[People photos with keypoints]
※
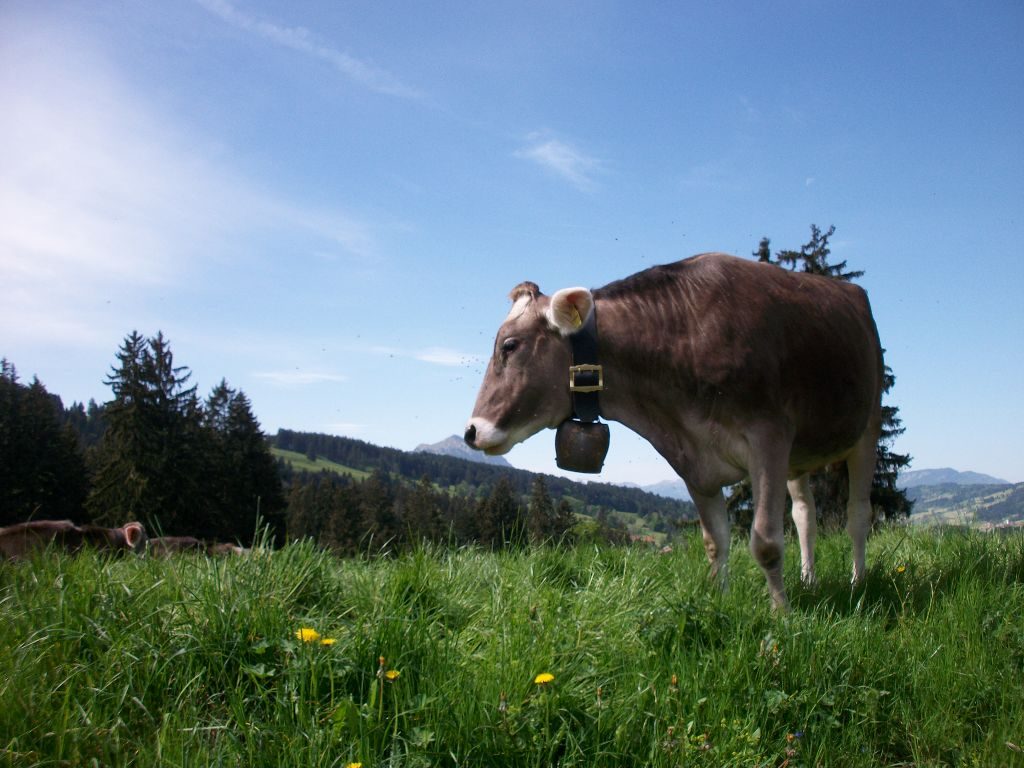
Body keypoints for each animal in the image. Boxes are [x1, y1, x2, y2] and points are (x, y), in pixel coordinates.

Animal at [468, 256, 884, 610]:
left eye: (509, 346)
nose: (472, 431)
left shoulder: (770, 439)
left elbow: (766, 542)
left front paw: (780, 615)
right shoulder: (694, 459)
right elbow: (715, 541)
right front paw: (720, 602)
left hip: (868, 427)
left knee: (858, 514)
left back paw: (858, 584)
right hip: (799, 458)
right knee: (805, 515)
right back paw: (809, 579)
※
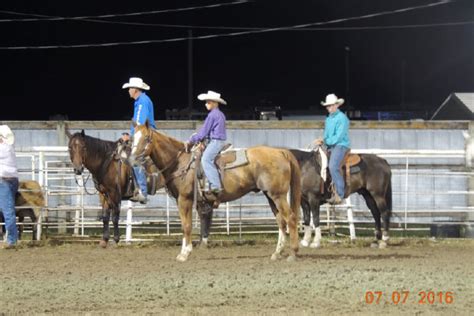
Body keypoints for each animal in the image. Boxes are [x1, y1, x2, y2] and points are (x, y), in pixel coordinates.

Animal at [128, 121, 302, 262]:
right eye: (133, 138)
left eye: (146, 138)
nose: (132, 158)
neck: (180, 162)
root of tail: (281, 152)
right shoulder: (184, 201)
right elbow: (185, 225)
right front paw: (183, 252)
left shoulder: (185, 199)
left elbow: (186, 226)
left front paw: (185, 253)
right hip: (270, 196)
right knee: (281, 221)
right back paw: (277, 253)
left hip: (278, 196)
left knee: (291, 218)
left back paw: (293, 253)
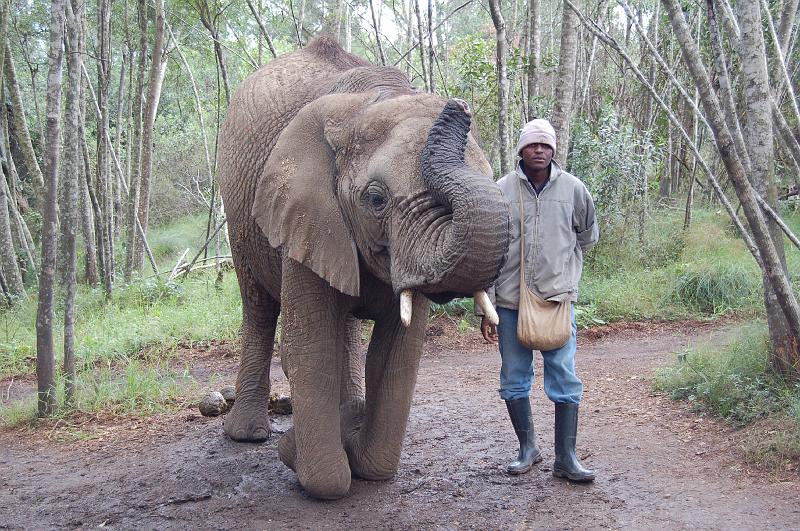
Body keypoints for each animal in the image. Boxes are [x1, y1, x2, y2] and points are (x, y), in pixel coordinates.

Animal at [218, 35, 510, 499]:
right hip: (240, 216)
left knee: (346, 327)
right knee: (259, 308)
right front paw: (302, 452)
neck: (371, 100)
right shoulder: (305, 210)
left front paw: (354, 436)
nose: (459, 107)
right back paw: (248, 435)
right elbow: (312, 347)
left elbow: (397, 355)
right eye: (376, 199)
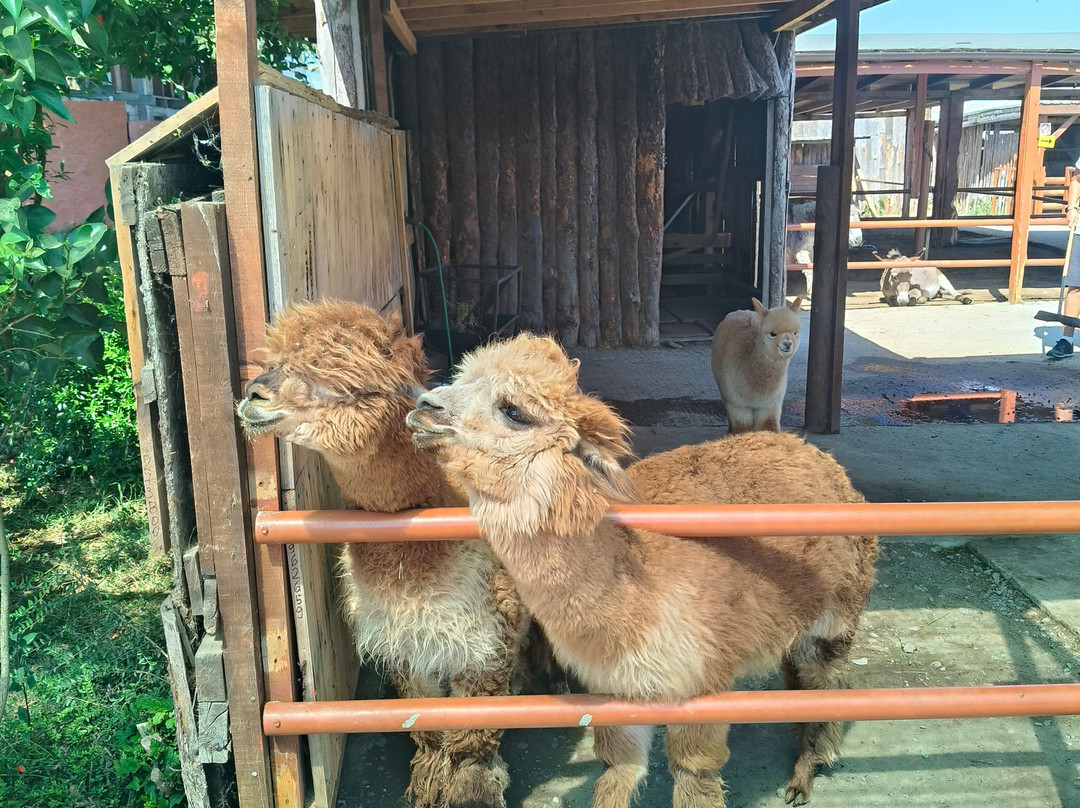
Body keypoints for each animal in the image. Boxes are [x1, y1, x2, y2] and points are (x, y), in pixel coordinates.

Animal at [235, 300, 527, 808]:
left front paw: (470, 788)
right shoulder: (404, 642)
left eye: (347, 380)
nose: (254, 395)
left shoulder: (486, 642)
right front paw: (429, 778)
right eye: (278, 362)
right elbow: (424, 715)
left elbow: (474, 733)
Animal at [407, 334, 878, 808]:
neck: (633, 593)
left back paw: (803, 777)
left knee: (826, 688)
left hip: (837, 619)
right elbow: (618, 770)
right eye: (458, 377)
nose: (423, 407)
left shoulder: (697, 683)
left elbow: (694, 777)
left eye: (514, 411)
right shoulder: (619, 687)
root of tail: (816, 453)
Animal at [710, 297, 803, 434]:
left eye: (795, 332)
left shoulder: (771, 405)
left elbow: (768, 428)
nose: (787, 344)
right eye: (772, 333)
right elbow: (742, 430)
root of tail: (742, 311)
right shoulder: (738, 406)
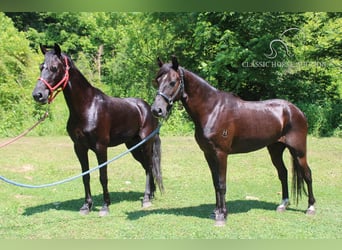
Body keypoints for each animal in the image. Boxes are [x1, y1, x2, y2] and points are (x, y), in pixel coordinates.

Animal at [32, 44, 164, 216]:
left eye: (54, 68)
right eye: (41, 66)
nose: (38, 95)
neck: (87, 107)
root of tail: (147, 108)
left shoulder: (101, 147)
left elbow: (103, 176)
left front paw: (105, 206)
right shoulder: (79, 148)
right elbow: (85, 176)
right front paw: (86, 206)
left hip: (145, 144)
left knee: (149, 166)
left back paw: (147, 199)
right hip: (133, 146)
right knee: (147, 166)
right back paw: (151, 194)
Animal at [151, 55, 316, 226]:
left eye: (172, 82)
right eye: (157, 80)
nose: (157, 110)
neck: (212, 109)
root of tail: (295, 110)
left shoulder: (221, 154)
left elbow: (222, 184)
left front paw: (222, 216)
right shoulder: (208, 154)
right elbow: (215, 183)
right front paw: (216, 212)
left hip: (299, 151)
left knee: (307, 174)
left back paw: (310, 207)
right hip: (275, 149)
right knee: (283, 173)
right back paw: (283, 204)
※
● What the exercise asks: Beginning with the line above that contains "left shoulder: (771, 405)", copy each line exactly up to and including the line that contains "right shoulder: (738, 406)", and go no further.

● Exercise answer:
left shoulder: (771, 405)
left elbow: (768, 428)
nose: (787, 344)
right eye: (772, 333)
right elbow: (742, 430)
root of tail: (742, 311)
right shoulder: (738, 406)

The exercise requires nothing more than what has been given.